In Asian markets, Japan remained steady over the month as ultra-loose monetary policy conditions combined with a relatively upbeat growth backdrop continue to support asset prices despite inflation remaining above the 2% target level. In China, deflation remains the status quo as economic recovery remains fragile. Accordingly, investors are likely waiting for more tangible evidence of a sustained economic recovery aimed at addressing the debt overhang in the property sector and restoring consumer confidence. Against this backdrop, the credit rating agency Moody’s moved China’s A1 debt rating from stable to negative citing concerns over the costs to revive the property sector and effectively bail out state firms and local government.
Heading into 2024, investors are optimistic, particularly in the US, pricing in a double-digit earnings recovery in the S&P 500 for this year and next. While this is certainly welcomed, we remain positioned in selected opportunities within our internal equity building blocks consisting primarily of Ashburton’s Global Leaders Equity and Global Equity Growth Funds. Themes such as the emergence of Artificial Intelligence (AI) and the potential recovery in China are on our radar.
During December, a new position was established in Nvidia in the Global Leaders Equity Fund that has been a long-standing position in our Global Equity Growth Fund. While the company’s shares were the best performing shares in the S&P500 last year, the share price has increased at a much lower rate relative to several operating metrics such as profit. This has resulted in the shares now meeting the valuation criteria for the Global Leaders strategy. Accordingly, the Global Equity Team believes that there remains a long runway for growth in demand of the chips that Nvidia designs to run AI applications.
One area of the global equity market that has been left behind generally is China. The knock-on impacts of the property sector bust on the domestic economy are relatively well understood. However, international investors continue to struggle with the gauntlet of regulations and a changing operating environment for companies. Overall, multiples are generally low in the country and international investors are generally very underweight in the region. We remain cautious with our asset allocation sizing toward China but are aware that both investor positioning and multiples historically change rapidly once confidence returns.
The coming year will be another huge year for geopolitics, with a record number of elections being held globally. Inflation remains among the most important variables for investors to watch, given it tends to drive the central banks’ decision makers who raise or lower global liquidity levels, which affect investment markets. Overall, we continue to look for reasonably priced high-quality companies that are compounding their intrinsic value.
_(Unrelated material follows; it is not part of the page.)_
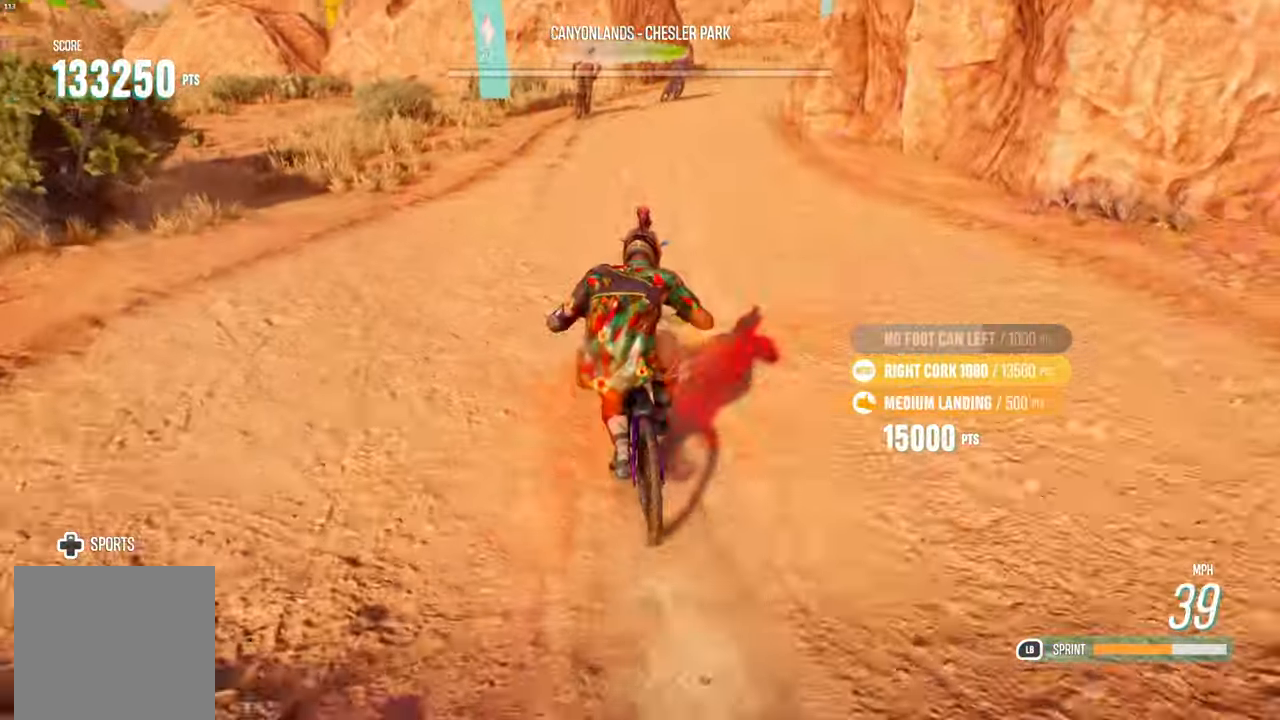
{"buttons": ["R2"], "left_stick": "center", "right_stick": "center", "events": [[133, "left_stick", "right"], [200, "left_stick", "up-right"], [383, "left_stick", "center"]]}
On the fixed income side, the Fed have signalled their intent to slash the federal funds rate in the coming years, amid the disinflationary impulse registered more recently. Accordingly, we have begun to add more fixed-income exposure in the multi-asset funds. However, the market has priced in deeper cuts than what committee members have articulated in their dot plot. Moreover, the labour market remains tight and is some distance from what would likely create a scenario of deeper rate cuts, than what is originally forecast. We maintain some allocation to T-bills as they still remain attractive with a yield north of 5% compared to most sovereign bond curves.
The USD Global Growth and Balanced Fund climbed 4.8% and 4.3% compared to their Morningstar peers which increased 4.2% and 3.9% respectively. This can largely be credited to a higher equity allocation over the month and a strong rebound in one of our internal equities building blocks - the Global Equity Growth Fund. We have begun to selectively add more duration in the fixed income allocation to the funds but remain cautious over deepening rate cuts priced in by the futures curve beyond the Fed’s own dot plot.